By Wexford Festival Opera

Wednesday June 06 2007

THE final offering in this year's Wexford Festival, residing in its temporary quarters at Johnstown Castle, is Dvorak's 'Rusalka'.

Following its Prague premiere in March 1901, 'Rusalka' has been part of the staple diet of Czech opera goers, but it has been slow to gain international recognition. So Wexford's production is both timely and welcome.

Lee Blakeley directs the piece in traditional form, refraining from overburdening it with contemporary symbolism, and Joe Vanek's sets and costumes give the opera a timeless quality.

There is an allowable innovation. The Moon, to which Rusalka sings her famous aria, is an acrobat suspending himself in a self-made hammock above the action.

Rusalka, by the way, is a water sprite who, falling in love with a handsome prince, pleads for her release into the real world. As Oscar Wilde pointed out somewhere, "When the gods wish to punish us, they answer our prayers."

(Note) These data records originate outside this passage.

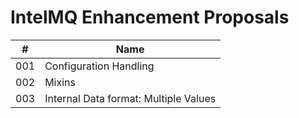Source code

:# IntelMQ Enhancement Proposals
|#|Name|
|---|---|
|001|Configuration Handling
|002|Mixins
|003|Internal Data format: Multiple Values
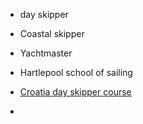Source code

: - day skipper
- Coastal skipper
- Yachtmaster

- Hartlepool school of sailing
- [Croatia day skipper course](https://centerofsailing.com/course/rya-day-skipper-course/)
-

While Dvorak's score echoes Tchaikovsky and, oddly, Puccini, it is still rich with his warmth and tenderness, as well as coldness and cruelty. All, indeed, that exemplifies human life.

The Wexford cast is led beautifully by soprano Helena Kaupova. Arresting one's sympathy from the beginning, she retains it to the end through her wealth of appealing tone and colourful expression.

Soprano Iveka Jirikova's Foreign Princess has a penetrating brightness, and as the witch Jezibaba mezzo Katerina Jalovcova is both conniving magician and menacing dominatrix. Tenor Bryan Hymel is the ardent Prince, somewhat strained in moments of anxiety, while bass Andrew Greenam is suitably dark as Rusalka's distraught father, Vodnik, although his intonation also suffers a little insecurity.

David Greeves encounters none of these vocal difficulties as the acrobatic and silent Moon and in the lower orders of the princely household Marketa Matlova and Michael Redding make sterling contributions to the opera's success.

Conductor Dmitri Jurowski provides the score with continuous zest and the festival orchestra sounds particularly subtle by Act III.